→ Directions:
Extend the passage on personal knowledge networks, starting right after its final sentence about knowledge being evaluated or managed only by individuals.

→ Passage to read:
Personal knowledge networks are methods for organizations to identify, capture, evaluate, retrieve, and share information. This method has been primarily conceived by researchers to share personal, informal knowledge between organizations. Instead of looking at the organizational context, some researchers investigate the intra-firm aspects at the personal level of organizational knowledge networks, where knowledge management (KM) processes start and end. Various technologies and behaviors support personal knowledge networking, for example wikis, Really Simple Syndication (RSS) and relationship networks. Researchers propose that knowledge management can occur with little explicit governance. This trend is called "grassroots KM" as opposed to traditional, top-down enterprise KM.

Origin 
New models emerged for the continuous operation of knowledge management. Apart from formal arrangements for official alliances, individuals often know each other and interact beyond official duties, which can lead to knowledge flows and learning.
 Drawbacks of Traditional Knowledge Management
 Traditional Knowledge Management focuses more on technology rather than on social interaction. Organizations should first look to the culture inherent inside, which significantly affects the social interaction among members involved in.
 Technical Support from Social Network
Social software provides an answer to its previous question. It is a means of giving people what they want in terms of their traditional knowledge management activities, in a way that also benefits the firm.

Comparison between KM and PKN

Structural aspect 
 Content-centric vs User-centric
Content-based process is regarded as a major factor which leads to Knowledge Management's incompatibility in the current situation. In contrast, user-based process focuses on each individual in a learning process. That shifts the knowledge's driving force from a content database of organizations to learner(users) themselves. Furthermore, comparing with data or information, knowledge can only be evaluated or managed by individuals, which implies its identical feature.

→ Stored rows:
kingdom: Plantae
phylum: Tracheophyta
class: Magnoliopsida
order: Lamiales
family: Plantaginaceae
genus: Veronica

→ Result of this task:
 Centralized vs Distributed
In PKN model, knowledge learning is undertaken with a high consideration of its natural feature – distributed format. In comparison, the centralized feature has been proved to perform well in guiding an organized and structural learning session. But the well-formatted guidance could hardly satisfy the various and timely requirements of nowadays users.
 Top-down vs Bottom-up
 Top-down models and hierarchical controlled structures are the enemies of innovation. In general, learners, and knowledge workers love to learn, but they hate not to be given the freedom to decide how they learn and work (Cross,2003).  For this fact, a better way in coping with this system is to let them develop and emerge naturally, in a free form way, which could be abstracted to a bottom-up structure.
 Enforcement vs Voluntary
 Traditional KM mainly undertake a pushing model which passively sets the users by simply providing content and expecting the learning process will happen. This model is not sufficient to improve learners' motivation. Considering the dynamic and flexible nature of the learning process, LM, and KM approaches require a shift in emphasis from a knowledge-push to a knowledge-pull model. PKN provides a more attractive platform, where users could locate content only with their needs from information repositories.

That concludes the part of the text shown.